● RECORDS FOR THE EXERCISE:
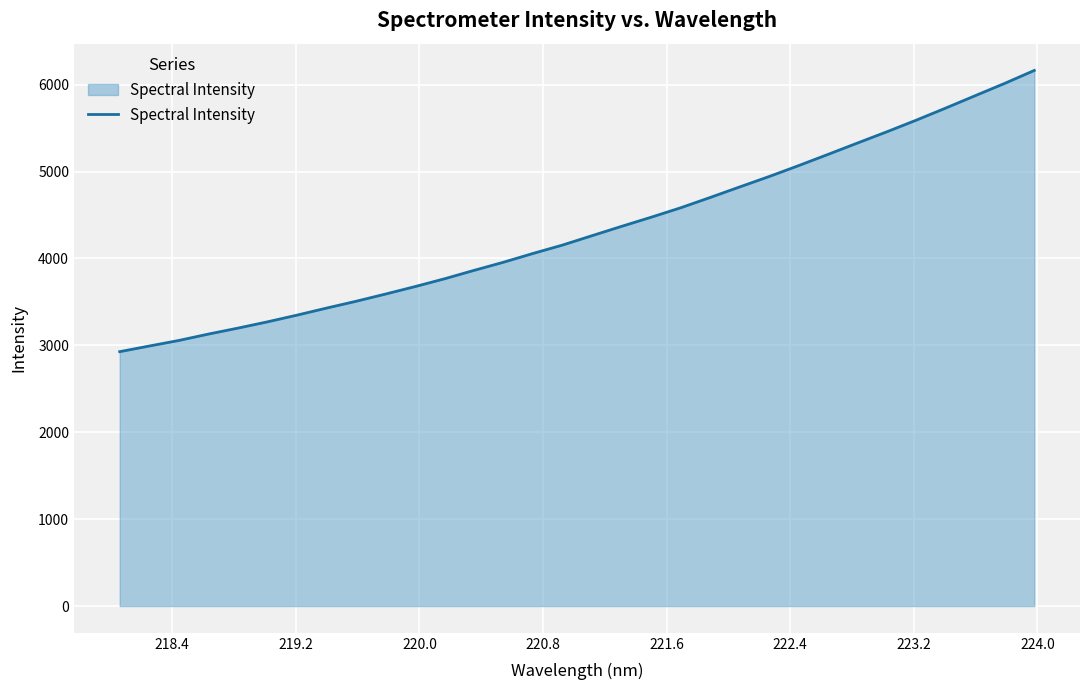

What is the difference between the maximum and minimum values?

3236.1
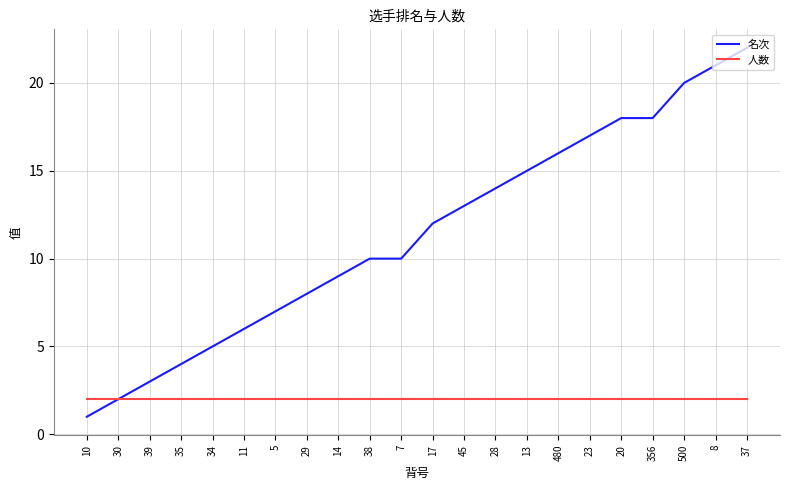

At 13, list the series in order from largest to smallest.

名次, 人数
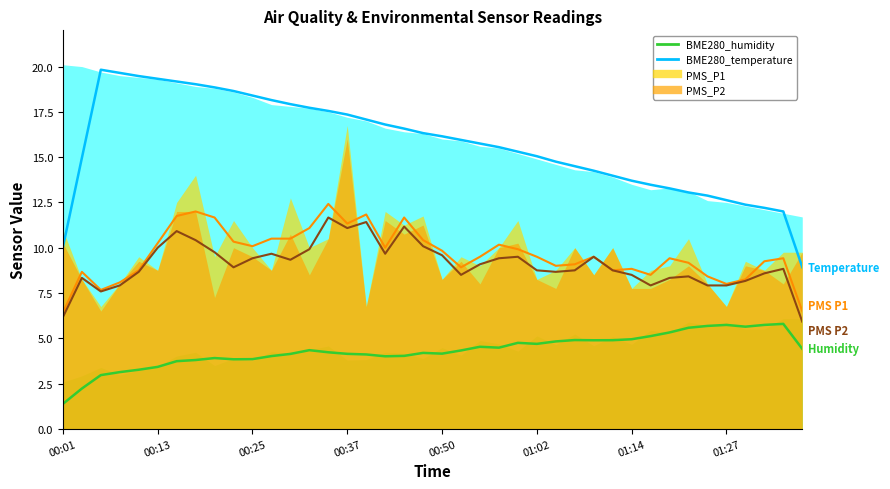

How many lines are shown in the chart?

4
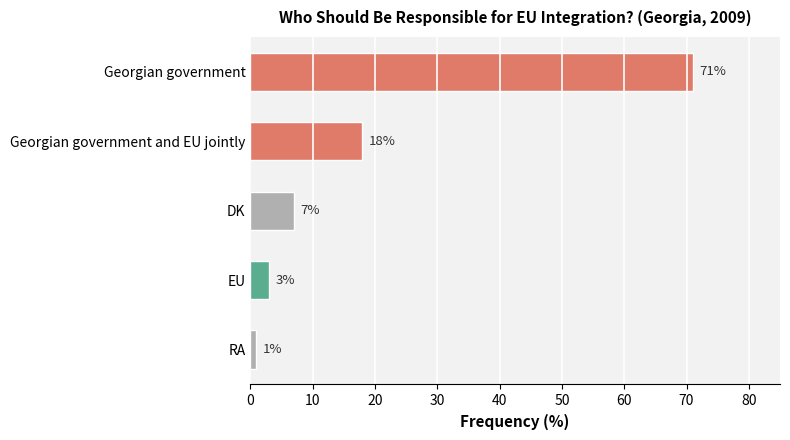

Where is the data nearest to the value 36?

Georgian government and EU jointly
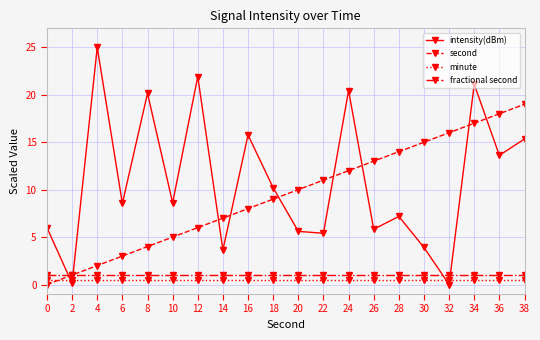

What is the approximate value of minute at 18?

0.5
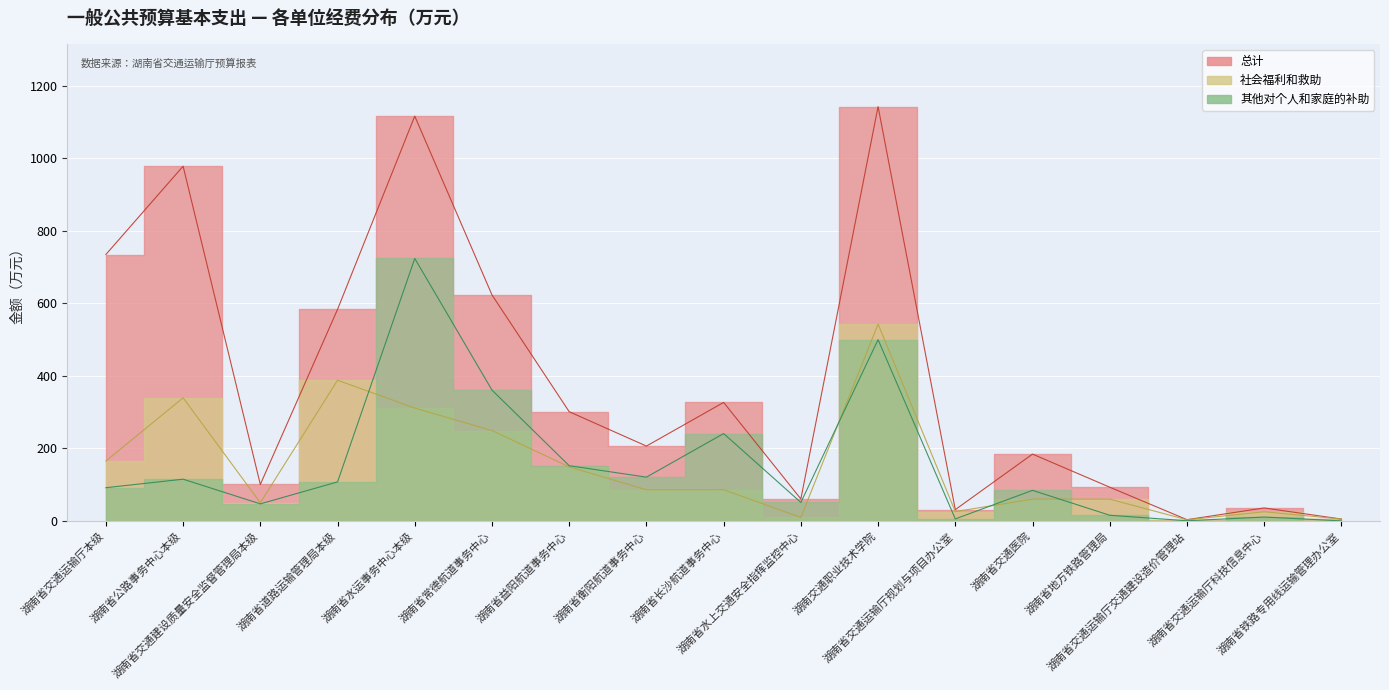

What position from the left is 湖南省交通运输厅交通建设造价管理站?

15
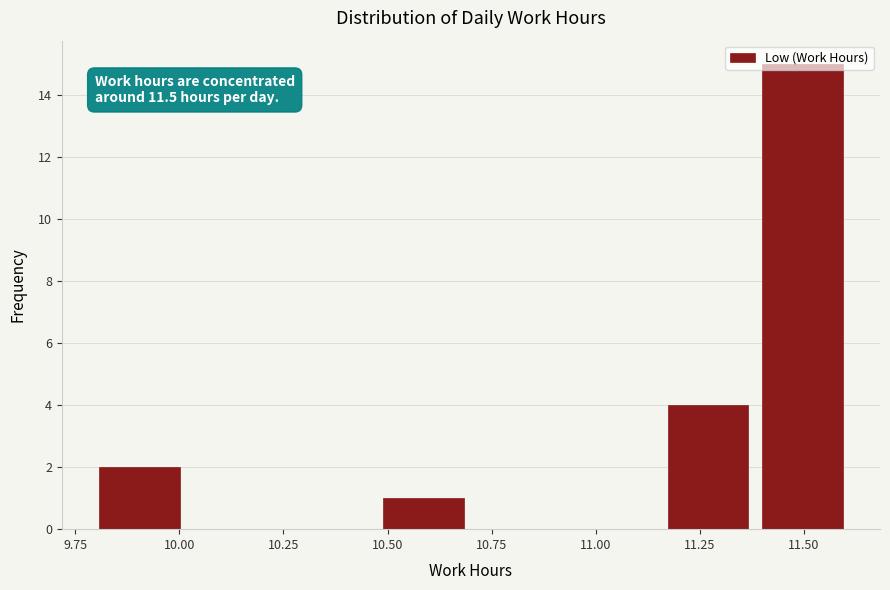

Over which range of the x-axis is the bar tallest?

11.40 to 11.60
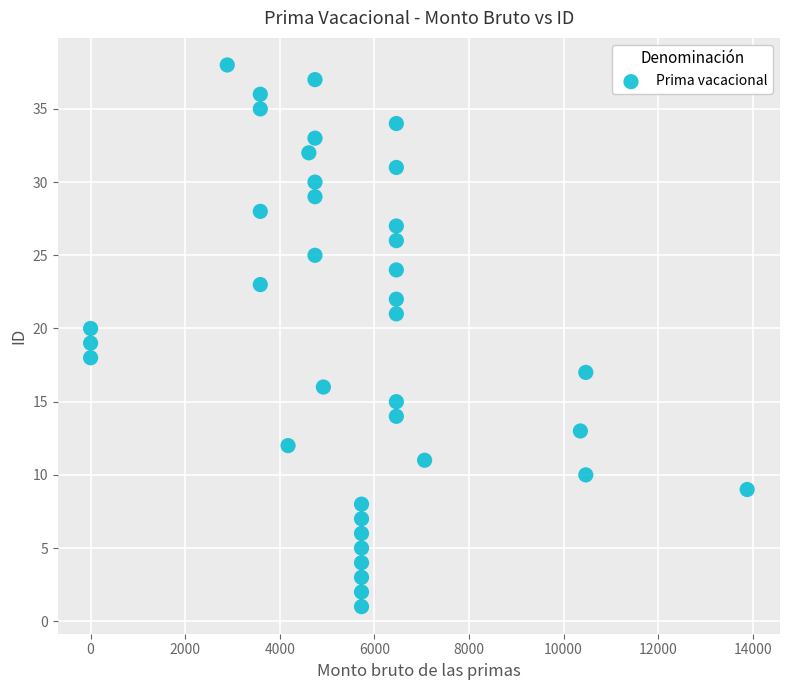

What is the range of Y values (max minus min)?

37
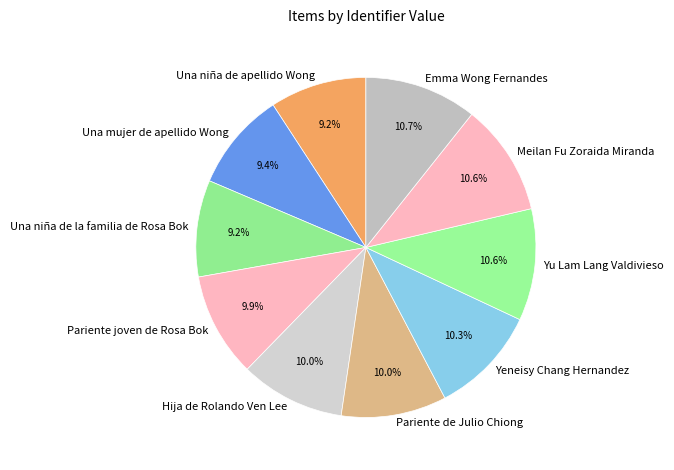

To the nearest percent, what percentage of the pie is Una mujer de apellido Wong?

9%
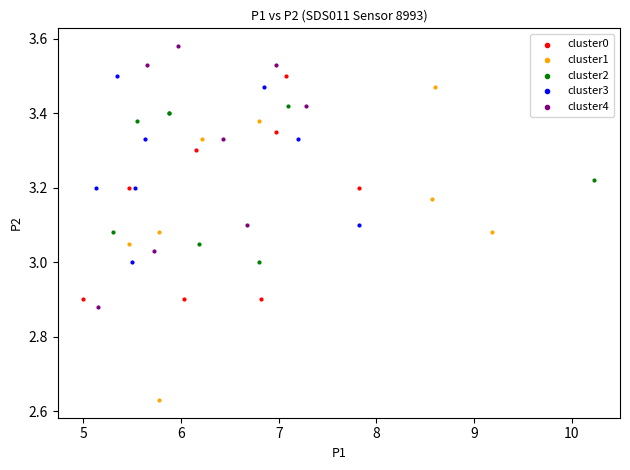

Which series contains the lowest Y value?

cluster1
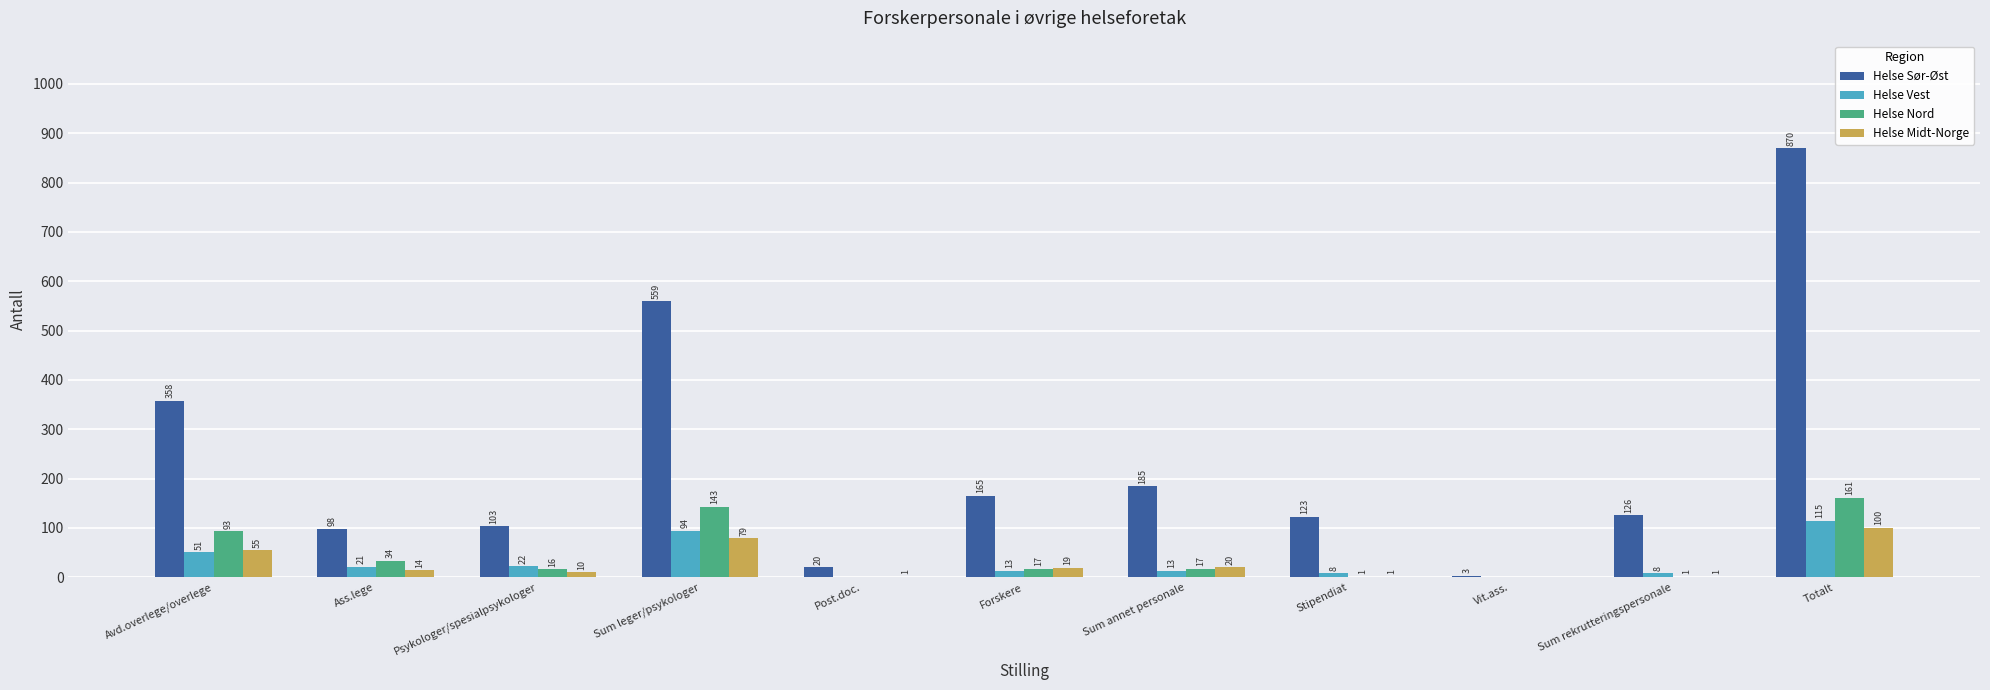

At which label does Helse Midt-Norge first exceed 14?

Avd.overlege/overlege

● ACTIVITY: Please give the data above, from the line holding "What is the approximate" through the end of the data, inclusive, as a Markdown table with the columns No. and Entry, one numbered row per line. Skip blank lines and leave out the pictures.

● RESULT FOR THIS EXERCISE:
| No. | Entry |
|---|---|
| 1 | What is the approximate value of minute at 18? |
| 2 | 0.5 |
| 3 | What position from the left is 湖南省交通运输厅交通建设造价管理站? |
| 4 | 15 |
| 5 | Over which range of the x-axis is the bar tallest? |
| 6 | 11.40 to 11.60 |
| 7 | What is the range of Y values (max minus min)? |
| 8 | 37 |
| 9 | To the nearest percent, what percentage of the pie is Una mujer de apellido Wong? |
| 10 | 9% |
| 11 | Which series contains the lowest Y value? |
| 12 | cluster1 |
| 13 | At which label does Helse Midt-Norge first exceed 14? |
| 14 | Avd.overlege/overlege |